Dopo aver operato anche nel mondo dello spettacolo, egli tornò nell’agone intellettuale lanciando una nuova parola d’ordine: archeofuturismo. Essa: «dà l’idea che gli ultimi moderni constatino l’esaurimento del loro pensiero e si accontentino di annunciare un “dopo”» (p. 16). Faye era fermamente convinto dell’implodere della post-modernità: il presentarsi sincronico di catastrofi ne avrebbero minato la stabilità strutturale. Questa è una tesi piuttosto debole. Non tiene conto della capacità del sistema di “gestire” le crisi e di sopravvivere ad esse (pandemia docet) e, inoltre, implica una regressione alla visione deterministica della storia, fondata sulla ricerca dei “segni dei tempi”.
Più interessante l’esegesi dell’Occidente letto quale paradigma del declino: «meccanismo acefalo, una rete in cui certo non tutti gli snodi hanno eguale importanza, ma in cui non c’è alcun burattinaio, né alcun Palazzo d’Inverno da assaltare» (p. 19). Altrettanto significativa l’analisi, in seguito condivisa da Guy Debord, sulle “società di spettacolo”. Lo spettacolo “concentrato” offerto dal socialismo reale e quello “diffuso” proprio del mondo capitalista, espressioni dello spettacolo “integrato” offerto dalla Modernità.

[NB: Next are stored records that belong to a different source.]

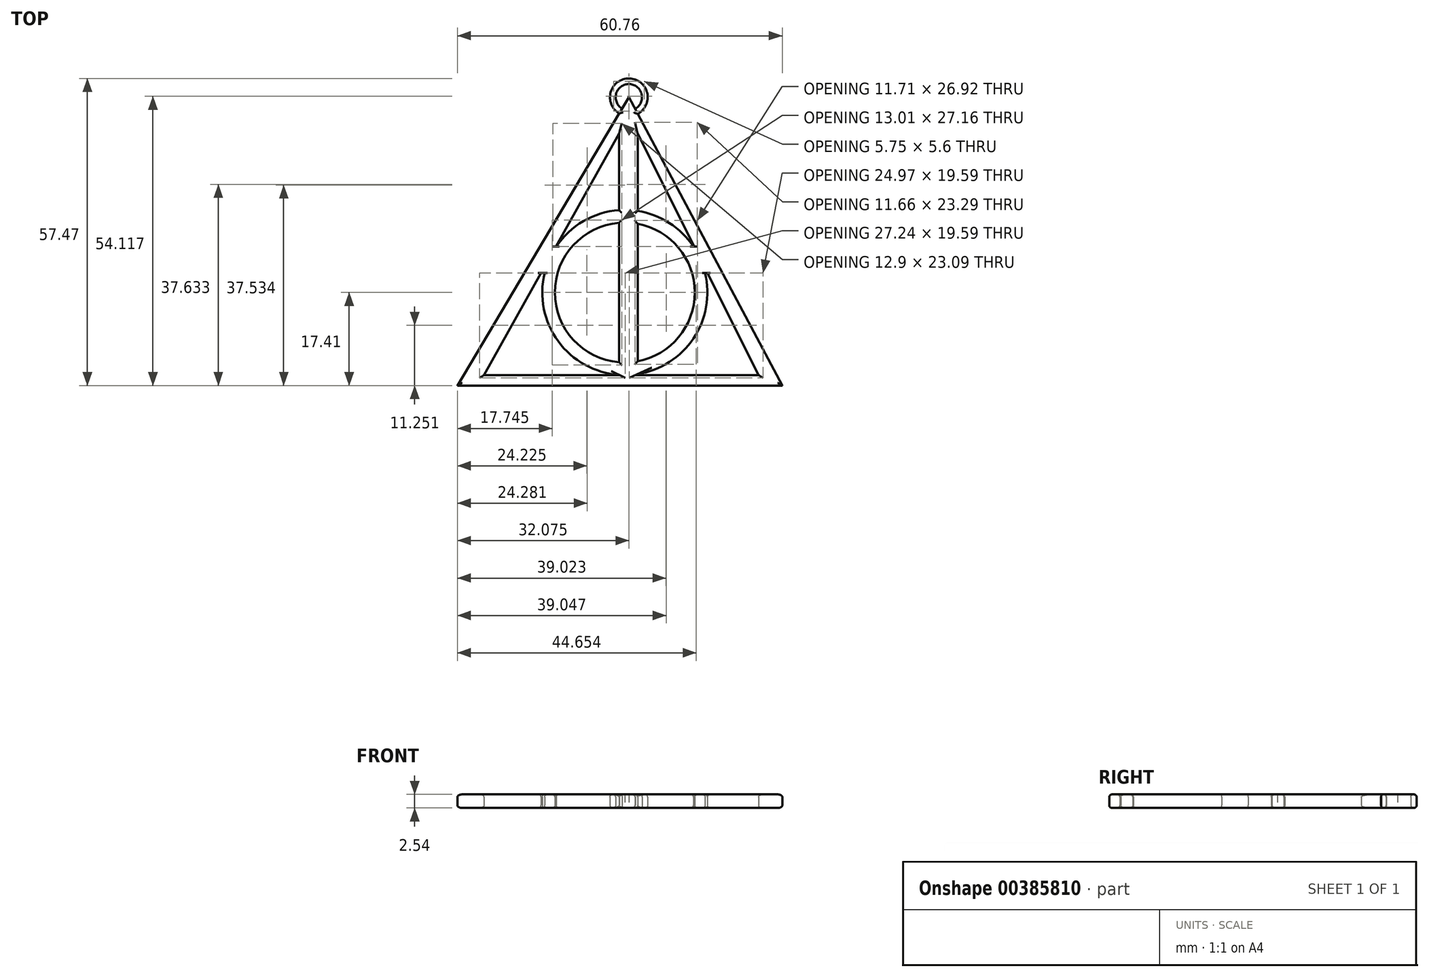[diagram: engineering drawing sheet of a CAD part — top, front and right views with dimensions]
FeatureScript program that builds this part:
annotation { "Feature Type Name" : "Feature", "Feature Type Description" : "" }
export const myFeature = defineFeature(function(context is Context, id is Id, definition is map)
    precondition{}
    {
        {
            var Q0;
            Q0=qCreatedBy(makeId("Top.planeOp"),FACE);
            var sketch = newSketch(context, id + "F0", { "sketchPlane" : qUnion([Q0])});
            skArc(sketch, "E0", {"start": v(0.01, 14.02) * mm, "mid": v(0, 14.02) * mm, "end": v(-0.02, 14.02) * mm});
            skLineSegment(sketch, "E1", {"start": v(0, 14.05) * mm, "end": v(-0.02, 14.02) * mm});
            skLineSegment(sketch, "E2", {"start": v(0.01, 14.02) * mm, "end": v(0, 14.05) * mm});
            skPoint(sketch, "E3.orphan", {"position": v(0, 12.28) * mm});
            skPoint(sketch, "E4.start.orphan", {"position": v(0.45, 11.3) * mm});
            skPoint(sketch, "E5.start.orphan", {"position": v(-0.48, 11.3) * mm});
            skArc(sketch, "E6", {"start": v(-1.09, 13.04) * mm, "mid": v(-13.08, 0) * mm, "end": v(-1.09, -13.04) * mm});
            skArc(sketch, "E7", {"start": v(-1.09, 15.4) * mm, "mid": v(-7.76, 13.36) * mm, "end": v(-12.84, 8.58) * mm});
            skLineSegment(sketch, "E8", {"start": v(1.98, -15.44) * mm, "end": v(25, -15.44) * mm});
            skLineSegment(sketch, "E9", {"start": v(25, -15.44) * mm, "end": v(15.45, 3.63) * mm});
            skLineSegment(sketch, "E10", {"start": v(-1.09, 29.72) * mm, "end": v(-12.9, 8.58) * mm});
            skLineSegment(sketch, "E11", {"start": v(-26.32, -15.44) * mm, "end": v(-1, -15.44) * mm});
            skLineSegment(sketch, "E12", {"start": v(0.75, 36.53) * mm, "end": v(1.9, 34.36) * mm});
            skLineSegment(sketch, "E13", {"start": v(29.45, -17.41) * mm, "end": v(-31.31, -17.41) * mm});
            skLineSegment(sketch, "E14", {"start": v(-31.31, -17.41) * mm, "end": v(-1.05, 33.5) * mm});
            skLineSegment(sketch, "E15", {"start": v(-1.09, 29.72) * mm, "end": v(-1.09, 15.4) * mm});
            skLineSegment(sketch, "E16", {"start": v(2.39, 29.72) * mm, "end": v(2.39, 15.26) * mm});
            skPoint(sketch, "E17.orphan", {"position": v(0.75, 33) * mm});
            skArc(sketch, "E18.trimOffspring", {"start": v(2.39, -12.86) * mm, "mid": v(13.08, 0) * mm, "end": v(2.39, 12.86) * mm});
            skArc(sketch, "E19.trimOffspring", {"start": v(2.39, -15.26) * mm, "mid": v(12.84, -8.58) * mm, "end": v(15.01, 3.63) * mm});
            skLineSegment(sketch, "E20", {"start": v(2.39, -15.26) * mm, "end": v(1.98, -15.44) * mm});
            skLineSegment(sketch, "E21.trimOffspring", {"start": v(-1.09, 13.04) * mm, "end": v(-1.09, -13.04) * mm});
            skLineSegment(sketch, "E22.trimOffspring", {"start": v(2.39, 12.86) * mm, "end": v(2.39, -12.86) * mm});
            skLineSegment(sketch, "E23", {"start": v(-1.09, -15.4) * mm, "end": v(-1, -15.44) * mm});
            skPoint(sketch, "E24.orphan", {"position": v(0, -15.44) * mm});
            skArc(sketch, "E25", {"start": v(1.9, 34.36) * mm, "mid": v(0.8, 39) * mm, "end": v(-0.51, 34.41) * mm});
            skArc(sketch, "E26", {"start": v(2.4, 33.42) * mm, "mid": v(0.83, 40.06) * mm, "end": v(-1.05, 33.5) * mm});
            skLineSegment(sketch, "E27.trimOffspring", {"start": v(-0.51, 34.41) * mm, "end": v(0.75, 36.53) * mm});
            skLineSegment(sketch, "E28.trimOffspring", {"start": v(2.4, 33.42) * mm, "end": v(29.45, -17.41) * mm});
            skLineSegment(sketch, "E29", {"start": v(-12.9, 8.58) * mm, "end": v(-12.84, 8.58) * mm});
            skLineSegment(sketch, "E30", {"start": v(15.45, 3.63) * mm, "end": v(15.01, 3.63) * mm});
            skArc(sketch, "E31.trimOffspring", {"start": v(12.84, 8.58) * mm, "mid": v(8.32, 13.01) * mm, "end": v(2.39, 15.26) * mm});
            skLineSegment(sketch, "E32.trimOffspring", {"start": v(12.98, 8.58) * mm, "end": v(2.39, 29.72) * mm});
            skPoint(sketch, "E33.orphan", {"position": v(22.71, 8.58) * mm});
            skPoint(sketch, "E34.orphan", {"position": v(22.71, 3.63) * mm});
            skLineSegment(sketch, "E35.trimOffspring", {"start": v(12.84, 8.58) * mm, "end": v(12.98, 8.58) * mm});
            skArc(sketch, "E36.trimOffspring", {"start": v(-15.01, 3.63) * mm, "mid": v(-12.47, -9.12) * mm, "end": v(-1.09, -15.4) * mm});
            skLineSegment(sketch, "E37.trimOffspring", {"start": v(-15.01, 3.63) * mm, "end": v(-15.66, 3.63) * mm});
            skLineSegment(sketch, "E38.trimOffspring", {"start": v(-15.66, 3.63) * mm, "end": v(-26.32, -15.44) * mm});
            skSolve(sketch);
        }
        {
            var Q0;
            Q0=makeQuery(id+"F0.imprint","IMPRINT",FACE,{"disambiguationData":[TD([[makeQuery(id+"F0.imprint","IMPRINT",EDGE,{"derivedFrom":sQuery(id+"F0.wireOp",EDGE,"E0")}),1.0]])]});
            extrude(context, id + "F1", {"entities" : qUnion([Q0]), "depth" : 2.54 * mm});
        }
        {
            var Q0;
            Q0=makeQuery(id+"F1.opExtrude","CAP_EDGE",EDGE,{"disambiguationData":[OSD([sQuery(id+"F0.wireOp",EDGE,"E28.trimOffspring")])],"isStart":false});
            var Q1;
            Q1=makeQuery(id+"F1.opExtrude","CAP_EDGE",EDGE,{"disambiguationData":[OSD([sQuery(id+"F0.wireOp",EDGE,"E13")])],"isStart":false});
            var Q2;
            Q2=makeQuery(id+"F1.opExtrude","CAP_EDGE",EDGE,{"disambiguationData":[OSD([sQuery(id+"F0.wireOp",EDGE,"E14")])],"isStart":false});
            var Q3;
            Q3=makeQuery(id+"F1.opExtrude","CAP_EDGE",EDGE,{"disambiguationData":[OSD([sQuery(id+"F0.wireOp",EDGE,"E8")])],"isStart":false});
            var Q4;
            Q4=makeQuery(id+"F1.opExtrude","CAP_EDGE",EDGE,{"disambiguationData":[OSD([sQuery(id+"F0.wireOp",EDGE,"E9")])],"isStart":false});
            var Q5;
            Q5=makeQuery(id+"F1.opExtrude","CAP_EDGE",EDGE,{"disambiguationData":[OSD([sQuery(id+"F0.wireOp",EDGE,"E11")])],"isStart":false});
            var Q6;
            Q6=makeQuery(id+"F1.opExtrude","CAP_EDGE",EDGE,{"disambiguationData":[OSD([sQuery(id+"F0.wireOp",EDGE,"E21.trimOffspring")])],"isStart":false});
            var Q7;
            Q7=makeQuery(id+"F1.opExtrude","CAP_EDGE",EDGE,{"disambiguationData":[OSD([sQuery(id+"F0.wireOp",EDGE,"E6")])],"isStart":false});
            var Q8;
            Q8=makeQuery(id+"F1.opExtrude","CAP_EDGE",EDGE,{"disambiguationData":[OSD([sQuery(id+"F0.wireOp",EDGE,"E18.trimOffspring")])],"isStart":false});
            var Q9;
            Q9=makeQuery(id+"F1.opExtrude","CAP_EDGE",EDGE,{"disambiguationData":[OSD([sQuery(id+"F0.wireOp",EDGE,"E22.trimOffspring")])],"isStart":false});
            var Q10;
            Q10=makeQuery(id+"F1.opExtrude","CAP_EDGE",EDGE,{"disambiguationData":[OSD([sQuery(id+"F0.wireOp",EDGE,"E16")])],"isStart":false});
            var Q11;
            Q11=makeQuery(id+"F1.opExtrude","CAP_EDGE",EDGE,{"disambiguationData":[OSD([sQuery(id+"F0.wireOp",EDGE,"E10")])],"isStart":false});
            var Q12;
            Q12=makeQuery(id+"F1.opExtrude","CAP_EDGE",EDGE,{"disambiguationData":[OSD([sQuery(id+"F0.wireOp",EDGE,"E7")])],"isStart":true});
            var Q13;
            Q13=makeQuery(id+"F1.opExtrude","CAP_EDGE",EDGE,{"disambiguationData":[OSD([sQuery(id+"F0.wireOp",EDGE,"E7")])],"isStart":false});
            var Q14;
            Q14=makeQuery(id+"F1.opExtrude","CAP_EDGE",EDGE,{"disambiguationData":[OSD([sQuery(id+"F0.wireOp",EDGE,"E31.trimOffspring")])],"isStart":false});
            var Q15;
            Q15=makeQuery(id+"F1.opExtrude","CAP_EDGE",EDGE,{"disambiguationData":[OSD([sQuery(id+"F0.wireOp",EDGE,"E38.trimOffspring")])],"isStart":false});
            var Q16;
            Q16=makeQuery(id+"F1.opExtrude","CAP_EDGE",EDGE,{"disambiguationData":[OSD([sQuery(id+"F0.wireOp",EDGE,"E19.trimOffspring")])],"isStart":false});
            var Q17;
            Q17=makeQuery(id+"F1.opExtrude","CAP_EDGE",EDGE,{"disambiguationData":[OSD([sQuery(id+"F0.wireOp",EDGE,"E36.trimOffspring")])],"isStart":false});
            var Q18;
            Q18=makeQuery(id+"F1.opExtrude","CAP_EDGE",EDGE,{"disambiguationData":[OSD([sQuery(id+"F0.wireOp",EDGE,"E32.trimOffspring")])],"isStart":false});
            var Q19;
            Q19=makeQuery(id+"F1.opExtrude","CAP_EDGE",EDGE,{"disambiguationData":[OSD([sQuery(id+"F0.wireOp",EDGE,"E15")])],"isStart":false});
            var Q20;
            Q20=makeQuery(id+"F1.opExtrude","CAP_EDGE",EDGE,{"disambiguationData":[OSD([sQuery(id+"F0.wireOp",EDGE,"E26")])],"isStart":false});
            var Q21;
            Q21=makeQuery(id+"F1.opExtrude","CAP_EDGE",EDGE,{"disambiguationData":[OSD([sQuery(id+"F0.wireOp",EDGE,"E25")])],"isStart":false});
            fillet(context, id + "F2", {"entities" : qUnion([Q0, Q1, Q2, Q3, Q4, Q5, Q6, Q7, Q8, Q9, Q10, Q11, Q12, Q13, Q14, Q15, Q16, Q17, Q18, Q19, Q20, Q21]), "radius" : 0.5 * mm, "tangentPropagation" : true, "allowEdgeOverflow" : false});
        }
        {
            var Q0;
            Q0=makeQuery(id+"F1.opExtrude","CAP_EDGE",EDGE,{"disambiguationData":[OSD([sQuery(id+"F0.wireOp",EDGE,"E31.trimOffspring")])],"isStart":true});
            var Q1;
            Q1=makeQuery(id+"F1.opExtrude","CAP_EDGE",EDGE,{"disambiguationData":[OSD([sQuery(id+"F0.wireOp",EDGE,"E21.trimOffspring")])],"isStart":true});
            var Q2;
            Q2=makeQuery(id+"F1.opExtrude","CAP_EDGE",EDGE,{"disambiguationData":[OSD([sQuery(id+"F0.wireOp",EDGE,"E18.trimOffspring")])],"isStart":true});
            var Q3;
            Q3=makeQuery(id+"F1.opExtrude","CAP_EDGE",EDGE,{"disambiguationData":[OSD([sQuery(id+"F0.wireOp",EDGE,"E6")])],"isStart":true});
            var Q4;
            Q4=makeQuery(id+"F1.opExtrude","CAP_EDGE",EDGE,{"disambiguationData":[OSD([sQuery(id+"F0.wireOp",EDGE,"E22.trimOffspring")])],"isStart":true});
            var Q5;
            Q5=makeQuery(id+"F1.opExtrude","CAP_EDGE",EDGE,{"disambiguationData":[OSD([sQuery(id+"F0.wireOp",EDGE,"E19.trimOffspring")])],"isStart":true});
            var Q6;
            Q6=makeQuery(id+"F1.opExtrude","CAP_EDGE",EDGE,{"disambiguationData":[OSD([sQuery(id+"F0.wireOp",EDGE,"E28.trimOffspring")])],"isStart":true});
            var Q7;
            Q7=makeQuery(id+"F1.opExtrude","CAP_EDGE",EDGE,{"disambiguationData":[OSD([sQuery(id+"F0.wireOp",EDGE,"E16")])],"isStart":true});
            var Q8;
            Q8=makeQuery(id+"F1.opExtrude","CAP_EDGE",EDGE,{"disambiguationData":[OSD([sQuery(id+"F0.wireOp",EDGE,"E8")])],"isStart":true});
            var Q9;
            Q9=makeQuery(id+"F1.opExtrude","CAP_EDGE",EDGE,{"disambiguationData":[OSD([sQuery(id+"F0.wireOp",EDGE,"E9")])],"isStart":true});
            var Q10;
            Q10=makeQuery(id+"F1.opExtrude","CAP_EDGE",EDGE,{"disambiguationData":[OSD([sQuery(id+"F0.wireOp",EDGE,"E13")])],"isStart":true});
            var Q11;
            Q11=makeQuery(id+"F1.opExtrude","CAP_EDGE",EDGE,{"disambiguationData":[OSD([sQuery(id+"F0.wireOp",EDGE,"E36.trimOffspring")])],"isStart":true});
            var Q12;
            Q12=makeQuery(id+"F1.opExtrude","CAP_EDGE",EDGE,{"disambiguationData":[OSD([sQuery(id+"F0.wireOp",EDGE,"E38.trimOffspring")])],"isStart":true});
            var Q13;
            Q13=makeQuery(id+"F1.opExtrude","CAP_EDGE",EDGE,{"disambiguationData":[OSD([sQuery(id+"F0.wireOp",EDGE,"E14")])],"isStart":true});
            var Q14;
            Q14=makeQuery(id+"F1.opExtrude","CAP_EDGE",EDGE,{"disambiguationData":[OSD([sQuery(id+"F0.wireOp",EDGE,"E11")])],"isStart":true});
            var Q15;
            Q15=makeQuery(id+"F1.opExtrude","CAP_EDGE",EDGE,{"disambiguationData":[OSD([sQuery(id+"F0.wireOp",EDGE,"E32.trimOffspring")])],"isStart":true});
            var Q16;
            Q16=makeQuery(id+"F1.opExtrude","CAP_EDGE",EDGE,{"disambiguationData":[OSD([sQuery(id+"F0.wireOp",EDGE,"E26")])],"isStart":true});
            var Q17;
            Q17=makeQuery(id+"F1.opExtrude","CAP_EDGE",EDGE,{"disambiguationData":[OSD([sQuery(id+"F0.wireOp",EDGE,"E25")])],"isStart":true});
            var Q18;
            Q18=makeQuery(id+"F1.opExtrude","CAP_EDGE",EDGE,{"disambiguationData":[OSD([sQuery(id+"F0.wireOp",EDGE,"E10")])],"isStart":true});
            var Q19;
            Q19=makeQuery(id+"F1.opExtrude","CAP_EDGE",EDGE,{"disambiguationData":[OSD([sQuery(id+"F0.wireOp",EDGE,"E15")])],"isStart":true});
            fillet(context, id + "F3", {"entities" : qUnion([Q0, Q1, Q2, Q3, Q4, Q5, Q6, Q7, Q8, Q9, Q10, Q11, Q12, Q13, Q14, Q15, Q16, Q17, Q18, Q19]), "radius" : 0.5 * mm, "tangentPropagation" : true, "allowEdgeOverflow" : false});
        }
    });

La lettura di Dèi e potenza può svolgere un ruolo importante nel contrastare una della malattie infantili dell’area antagonista, il moderatismo conservatore oggi riemergente, ma ci pare insufficiente a delineare un percorso politico realmente rivoluzionario-conservatore. Tale iter deve implicare la conciliazione di Prometeo e di Orfeo, endiadi inseparabile. Privilegiare l’uno a scapito dell’altro, dà luogo a un’ incomprensione di fondo delle potestates che animano la physis. Tornare a leggere Bruno, Spinoza e Löwith potrebbe essere di giovamento.